My midrash on this passage is this: we are spiritually protected by God - all of us - when we live our lives as communities of believers. Such communities, I am convinced, become even stronger when they contain believers from more than one tradition.

Of course, the sleepers in the cave must eventually wake up, and that is what we as a group of Jews, Christians and Muslims did in a profound and arresting way when we visited Hebron.

A very wise woman once told me that when we wake up, it is often in the middle of a train wreck, and in waking up we are presented with two clear choices: we can either stand transfixed and mesmerized by the wreck - it's dimensions, it's horror and it's subsequent seductiveness - or we can choose to stay awake and keep moving as we become agents of change in the world - and as a result of our service, in our own lives. But we can't do any of this if we don't choose to stay awake once we've woken up.

Palestinian youth singing their hearts out!
Augustine of Hippo wrote that the life of the believer is one of a long process of healing. In Hebron we saw what comes of living in shadow: a shadow that contains delusions based on false narratives and a collective  unwillingness to wake up from an ongoing and unfolding nightmare of hate, fear, guilt and retribution. It is a cycle that will persist unless it is powerfully interrupted, either by the sleepers themselves or by others who can see through shadow.

How are we to best be agents of healing in the world? Through what means can we wake up to the fact that our own healing is contingent on our willingness to be agents of healing in the lives of others? This is my prayer: Dear God, teach us how to be agents of such healing!

One of my greatest heroes is the German Lutheran pastor Dietrich Bonhoeffer, who was murdered in the Flossenburg concentration camp for helping Jews to escape Germany and for establishing an underground set of seminaries to train ministers who could be respected in a post-war Germany. Bonhoeffer's christology (the way a theologian describes who and what Jesus is) is my absolute favorite. He said it was what Jesus did and not what he ontologically was that most distinguished him. Bonhoeffer described Jesus simply as "the man for others," who revealed himself to his neighbors as an audacious risk taker on behalf of those who lived on the underside.  As a result, Jesus became the most profound type of fearless healer.

I believe that our group is also distinguished by what we do together, as we intentionally redefine what it means to live, eat and pray together as Jews, Christians and Muslims. By going to Hebron as a united group, I am convinced that we became agents of healing in the lives of those we met, even if our own feelings of fear, discomfort, regret and guilt prevented us from fully "seeing" what in fact we we were actually doing in that moment. We need only have interrupted the perceptions of one person in the entire city to be agents of transformation. Whether that came for someone in meeting their first female Rabbi, or for others in meeting their first progressive Jew who opposed the occupation, or for others to simply see Jews, Christians and Muslims who love each other and who are visiting the Holy Land together with a common purpose, it really doesn't matter. We, when we act together, become the most powerful fact on the ground of all.

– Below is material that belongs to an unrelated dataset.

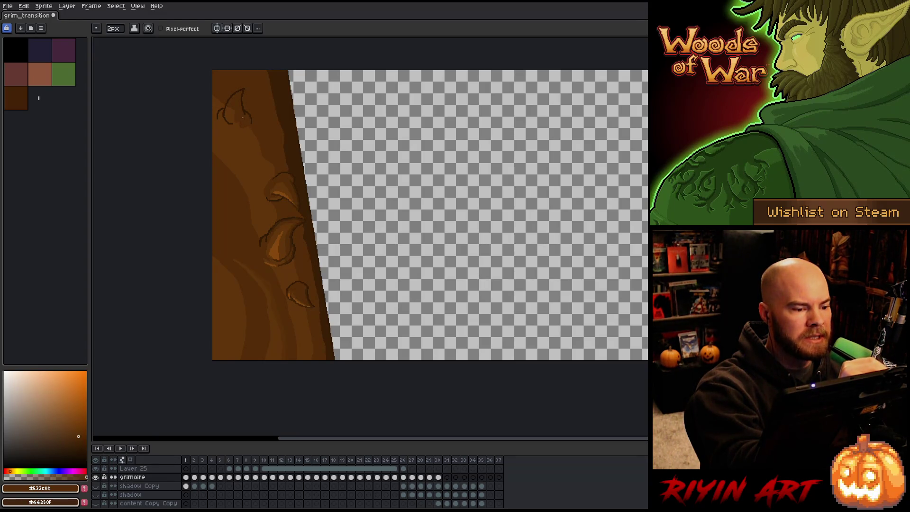
left_click(235, 105, "alt")
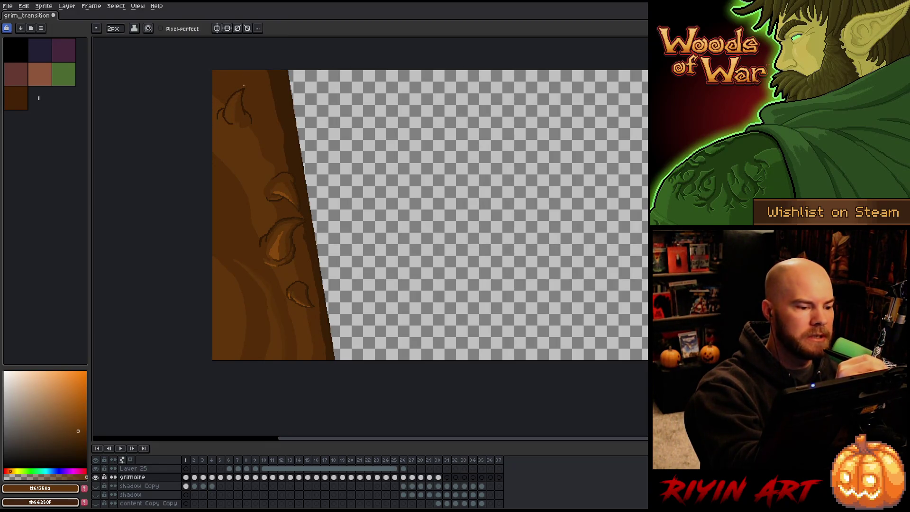
left_click(246, 119, "alt")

Judaism teaches that a mitzvah can be defined in three different ways: 1. As a moral deed performed as a religious duty, or 2. As an act of human kindness, or 3. As a fulfillment of God's commandments. Talmudic Rabbis are divided into two camps with regards to mitzvot. While some seek the purpose of mitzvot, others do not question them. We who have made this trip are lucky, because we know the purpose of our actions: to be agents of transformation in our own lives and as a result in the lives of others.

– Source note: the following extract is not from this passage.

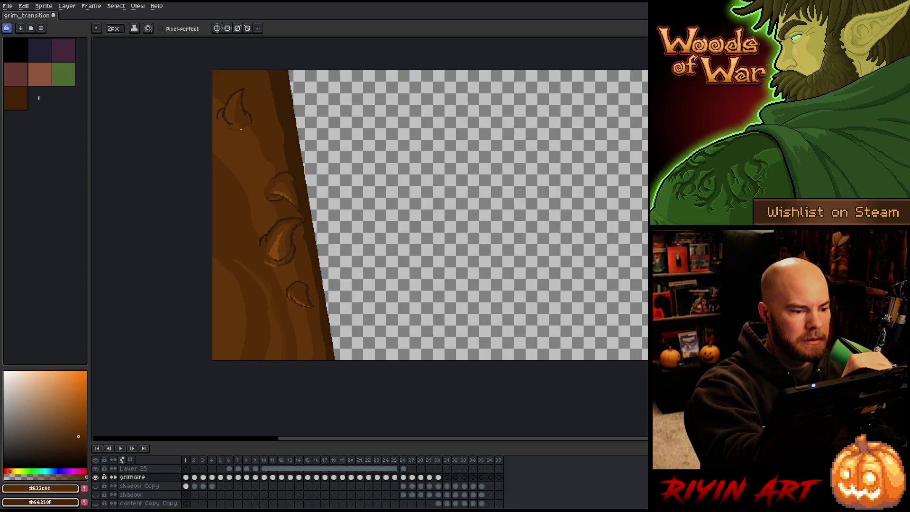
left_click(243, 123, "alt")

Over the course of these two weeks, we have experienced what scholars of religion agree are the three stages of pilgrimage across the traditions: separation, liminality and reintegration. We made the conscious decision to be separated from the familiar when we left for our respective airports. Along the road we became what medieval folks call "Communitas," or a community of people who become community "on the way," and who are spiritually and physically protected as a result of our membership in the group.

It is thus together that we entered the second stage of pilgrimage, liminality, a place of "in betweenness" where we have one foot planted in the world of the familiar and the other in a completely different world. This is where our heads, hearts and souls stand beneath the limen of the doorway between the two worlds. This is the place where we become the most capable of connecting with the Divine, and as a result open ourselves to transformation. In my estimation, the city of Hebron was that limen for us. It is where we became Communitas, and it was where we were confronted with the train wreck we can either choose to be transfixed by and lament or seek to transform.

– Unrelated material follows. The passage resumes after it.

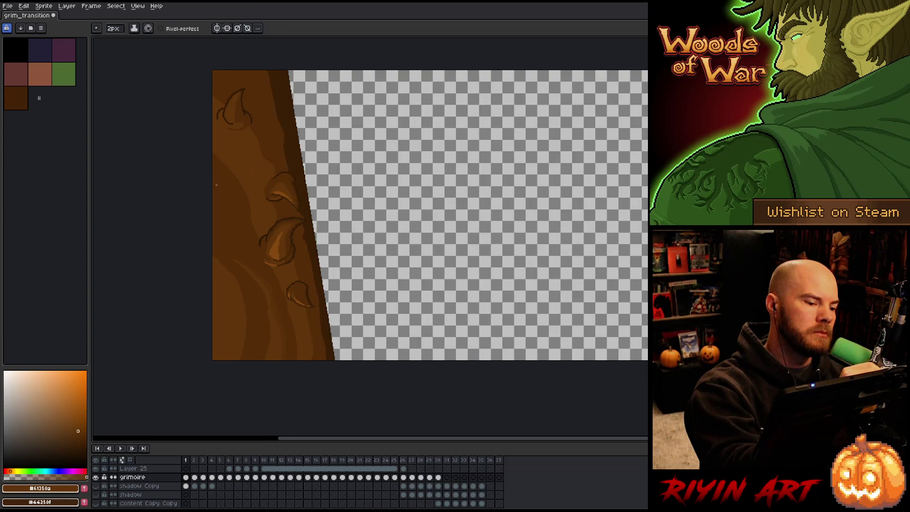
key("g")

Gitanjali Lori Rivera and Jamie Michaels in Tsfat
Now it is to each of us to choose how we intend to negotiate the third stage of our pilgrimage: reintegration. As we return to our respective homes, how will we consciously choose to integrate what we've learned into the place we began?

I know that for myself, my ability to do this work is made possible by having had the privilege of becoming a member of a new minyan I now pray with - a minyan which has different requirements than it's more well known counterpart. This is a minyan that cannot pray without the presence of women and men, and it is a gathering of believers whose power is only accessible through the combined presence of people of all three Abrahamic traditions. Together we pray with all our bodies, honoring the gifts of all our traditions. It is through this minyan that I have seen a new Jerusalem, one which stands in love and in defiance of shadow. This is the city where I want to live.